The Story
Why it exists.
The beginning
Shelley Waddington founded En Voyage Perfumes in 2009, translating wanderlust into scent, turning itineraries into olfactory sketches. Pêche noir, launched in 2010, takes the French word for peach and turns it on its head with 'noir.' This is the dark side of sweetness. The split peach. The erogenous zone exposed. Waddington built classical Chypre structure, oakmoss, bergamot, animalic depth, then dropped a ripe peach right into the center of it. Not as decoration. As the point.
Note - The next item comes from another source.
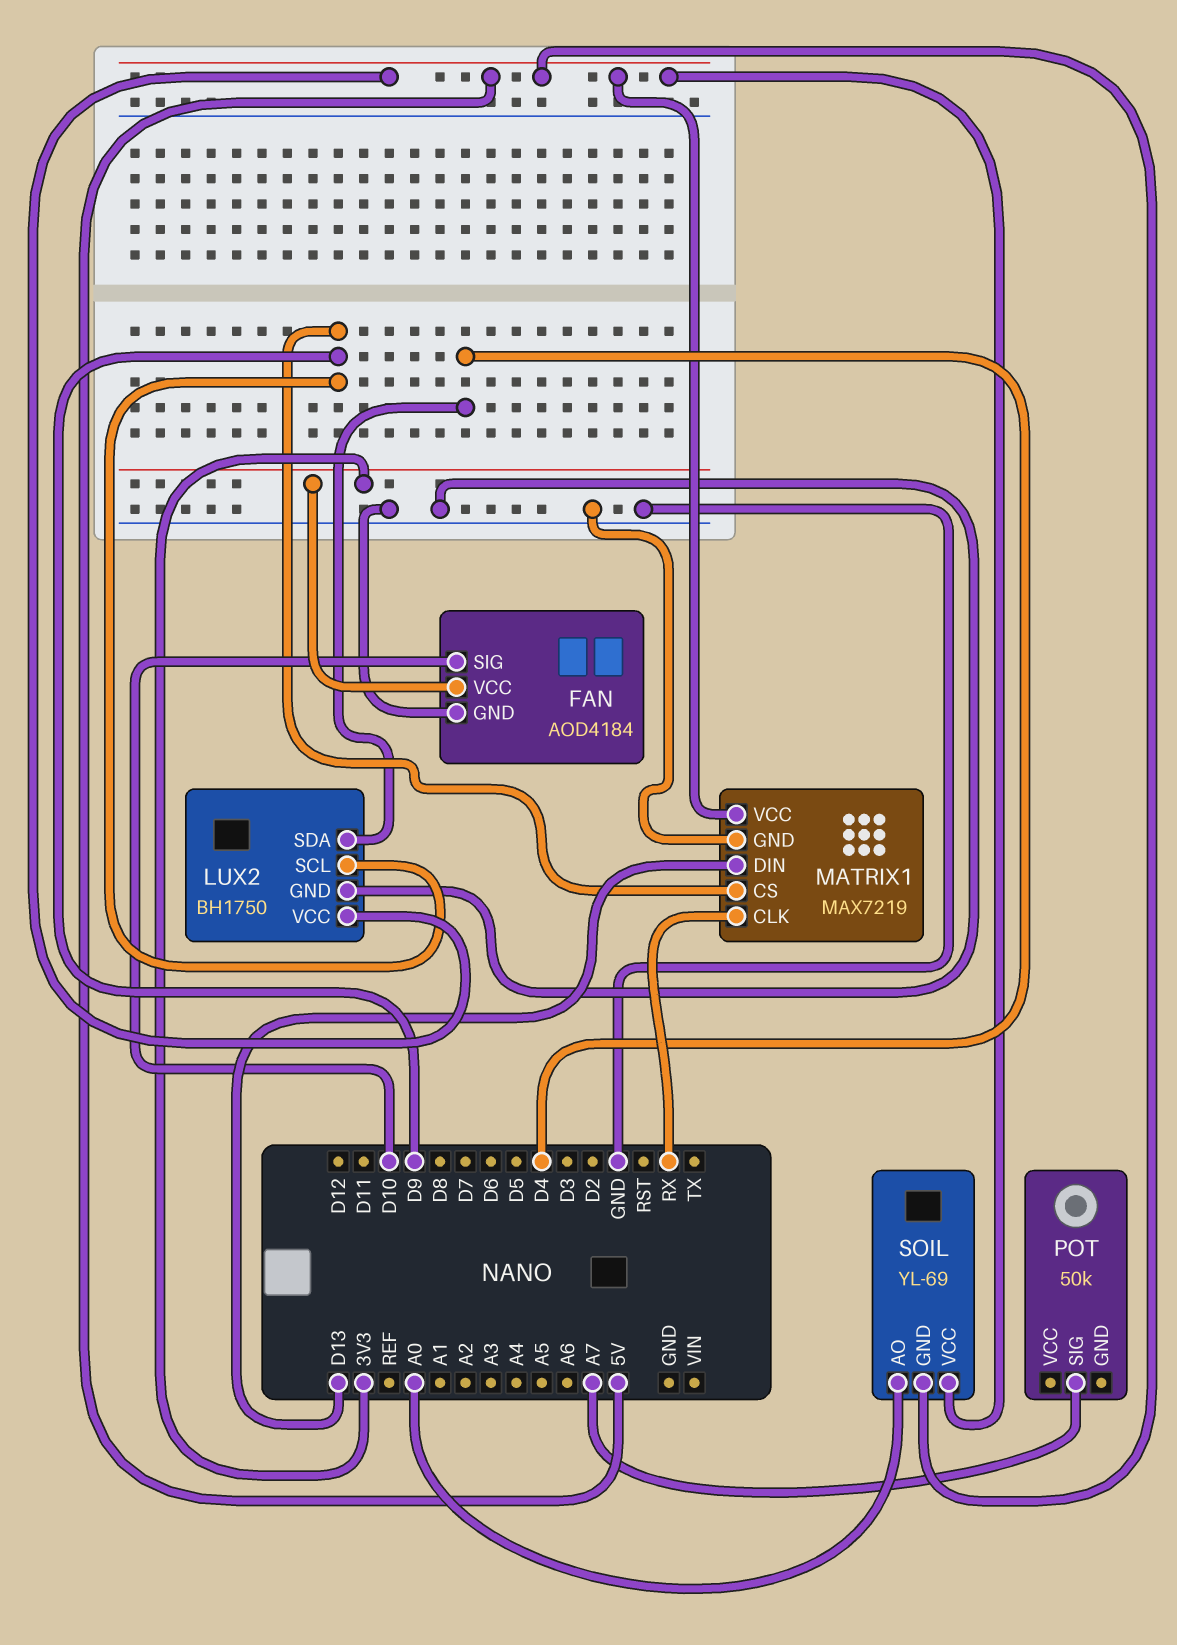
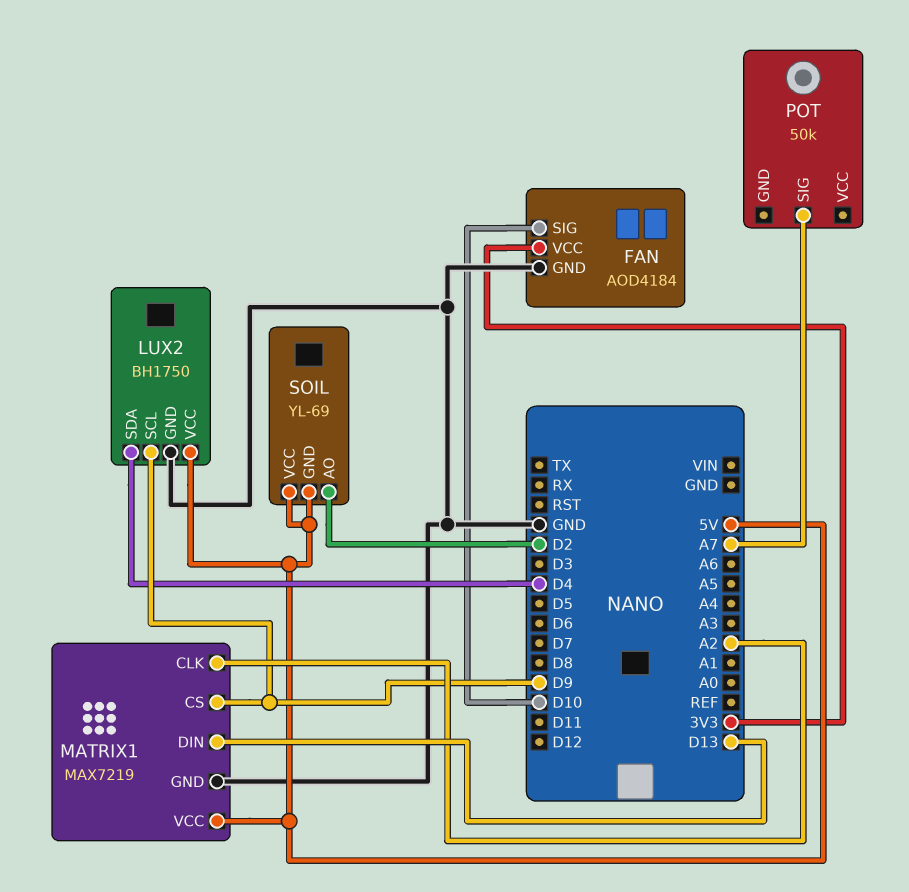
MATRIX1 pin CLK: RX -> A2
SOIL pin AO: A0 -> D2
What makes Pêche noir interesting isn't any single note, it's the conversation between them. The white florals (gardenia, hyacinth, lily of the valley) are creamy, almost narcotic, in the heart. But they're in dialogue with leather and vetiver in the base. The peach doesn't stay fruit-sweet; it deepens, almost fermenting against the moss. That's the noir. Sweetness with teeth.
The evolution
The opening is bright. Peach and bergamot arrive first, then galbanum cuts through with its green snap, hyacinth adds an almost medicinal intensity. For the first twenty minutes, this smells like a summer afternoon. Then the florals take over. Gardenia becomes creamy, almost heavy. Lily of the valley cools it slightly. The peach doesn't disappear, it deepens, becoming jammy, almost plum-adjacent. By hour two, something shifts in the base. The oakmoss rises. Leather emerges, not harsh, but smoky, present. Vetiver adds its earthy, slightly bitter root. The amber warms underneath without sweetening. What follows is the drydown: the leather and moss take over. This is where the fragrance earns its name. The peach has gone dark. Musk and sandalwood round it out, but the dominant impression is leather and oakmoss, a slightly feral, intimate trail that clings close to the skin for hours.
Cultural impact
In a landscape where peach often signals linear sweetness, Pêche noir takes a different path. The name promises something dark beneath the surface, and the leather-animalic drydown delivers exactly that. It occupies a space where the duality between light and dark isn't a marketing line but an olfactory reality.